Amanda Court right-Lim, Published May 30, 2024 DOI: https://doi.org/10.1016/j.mpmed.2024.04.007

Abstract

This article explores the rapid shift of genomic technologies from biomedical research to medical applications.

This has led to the development of precision medicine, which can use genetic testing, gene therapy and gene editing for targeted care based on genetic information.

The evolution of this targeted approach has advanced from using genetic information to inform care to developing care tailored to individual genomic information.

Physicians are compelled to integrate genomic technologies for optimal patient care.

Through multiple case studies, the authors highlight ethical considerations that physicians face when incorporating these technologies, emphasizing informed consent for transparent integration.

Subsequently, addressing broader societal concerns, the article underscores the importance of equitable access. This exploration aims to provide physicians with a foundation to ethically facilitate access to these technologies that meet the needs of all patients.

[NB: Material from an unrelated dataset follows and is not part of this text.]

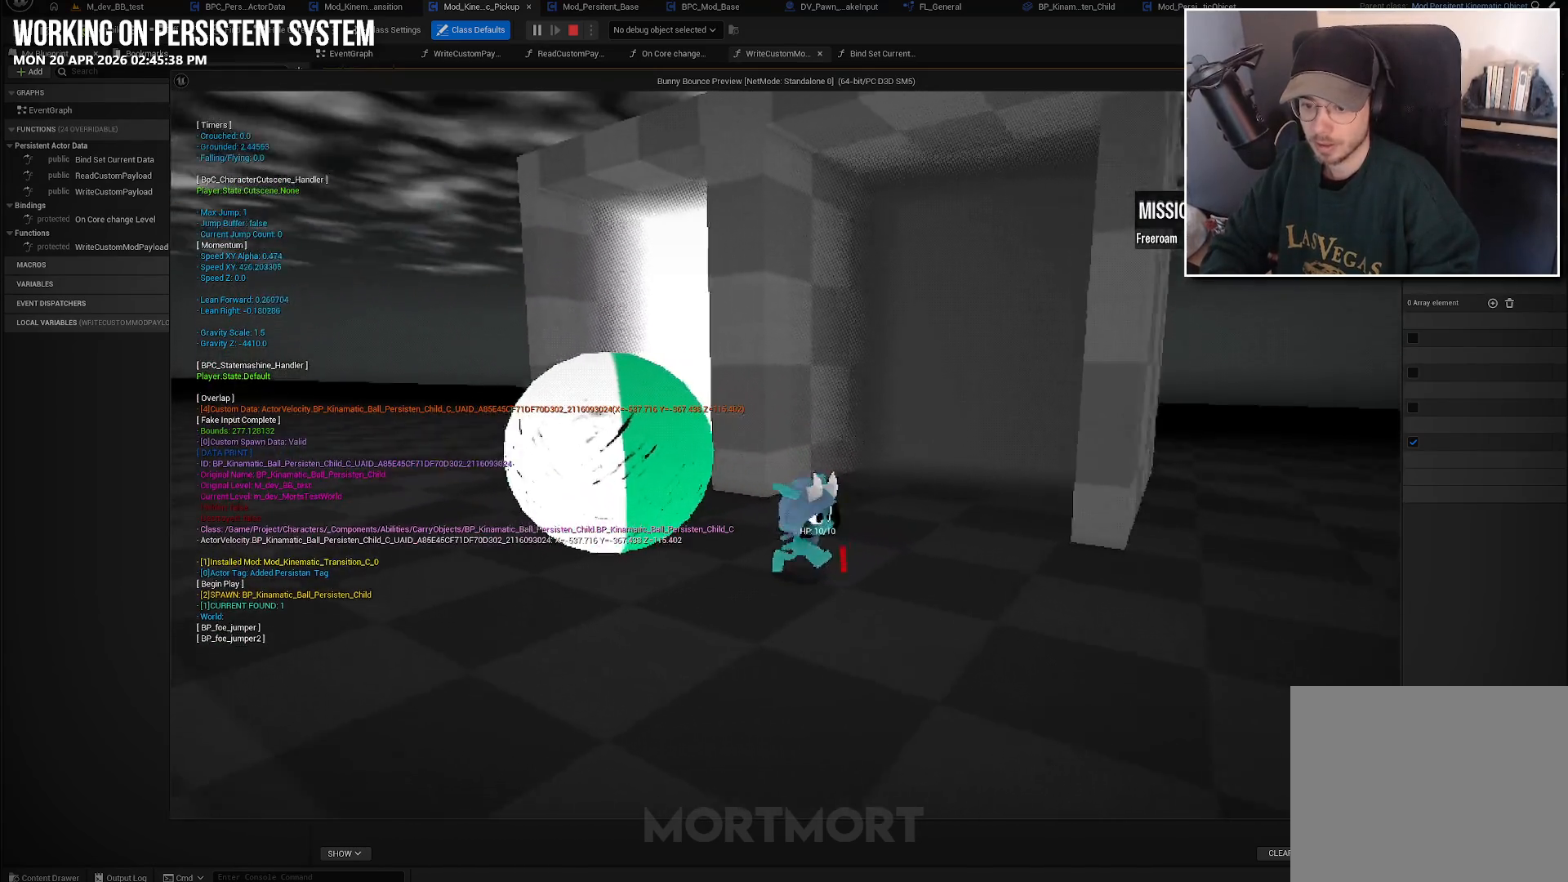
{"buttons": [], "left_stick": "up", "right_stick": "left", "events": [[183, "left_stick", "center"], [367, "left_stick", "right"], [450, "left_stick", "up"]]}
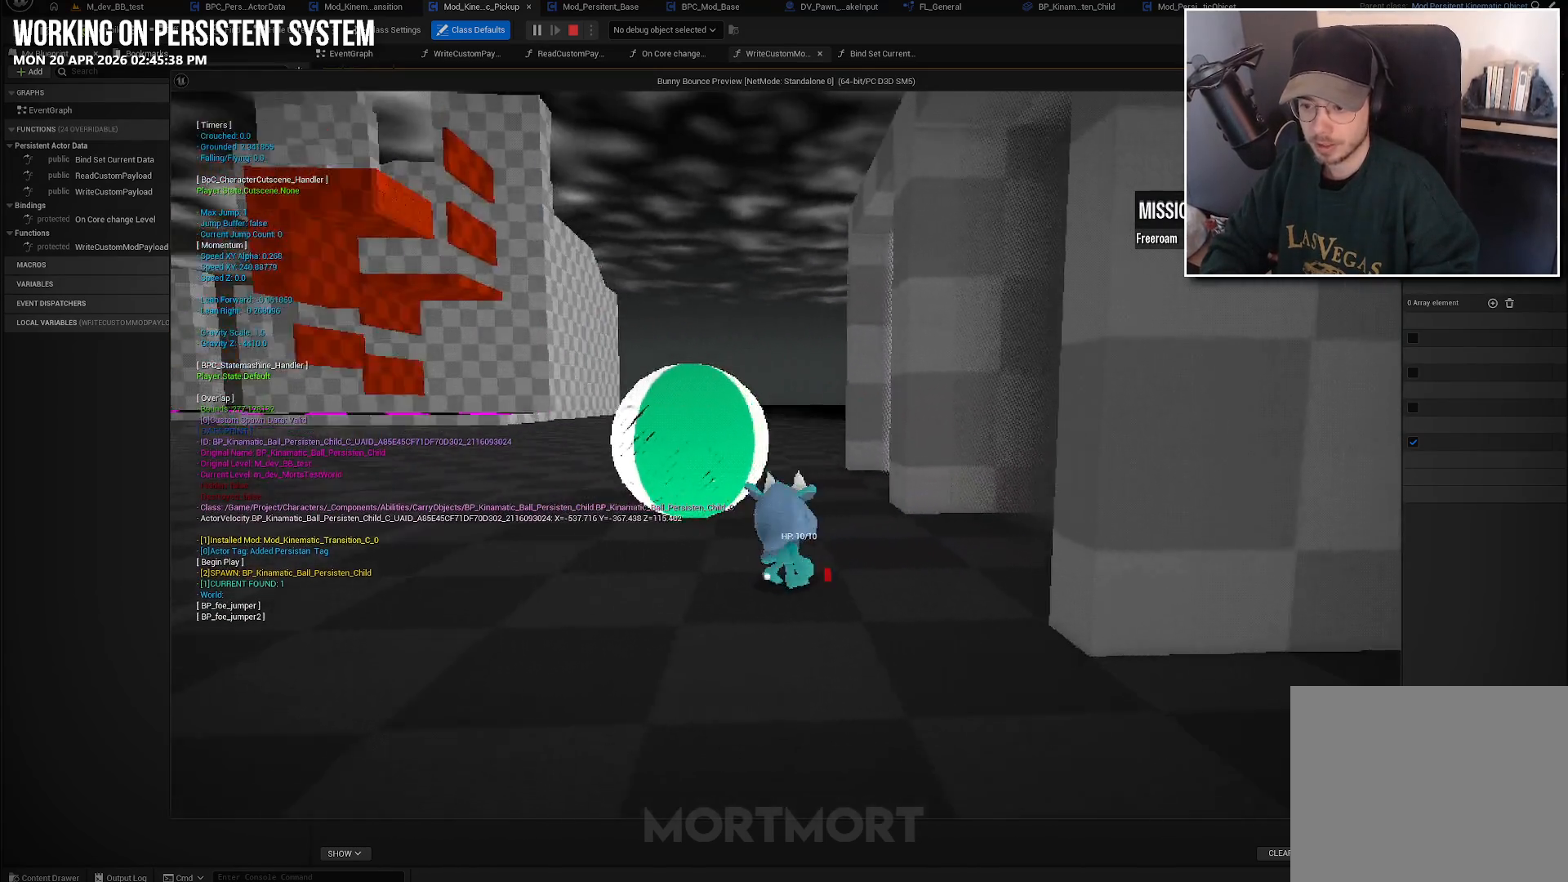
{"buttons": [], "left_stick": "up-left", "right_stick": "center", "events": [[117, "left_stick", "up-right"], [317, "right_stick", "center"], [383, "left_stick", "up-left"]]}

(15). Ethico-legal considerations in the assessment of capacity

Kate EA. Saunders et al, Published: May 28, 2024 DOI: https://doi.org/10.1016/j.mpmed.2024.04.013

Abstract

The right of an autonomous person to make decisions about their care is central to the practice of medicine.

However, we are often faced with situations where someone is unable to make those decisions because of their medical status, mental health or intellectual ability. Here we consider the legal framework for the treatment of individuals who lack the capacity to decide for themselves, and some of the ethical issues that inform how such decisions are made.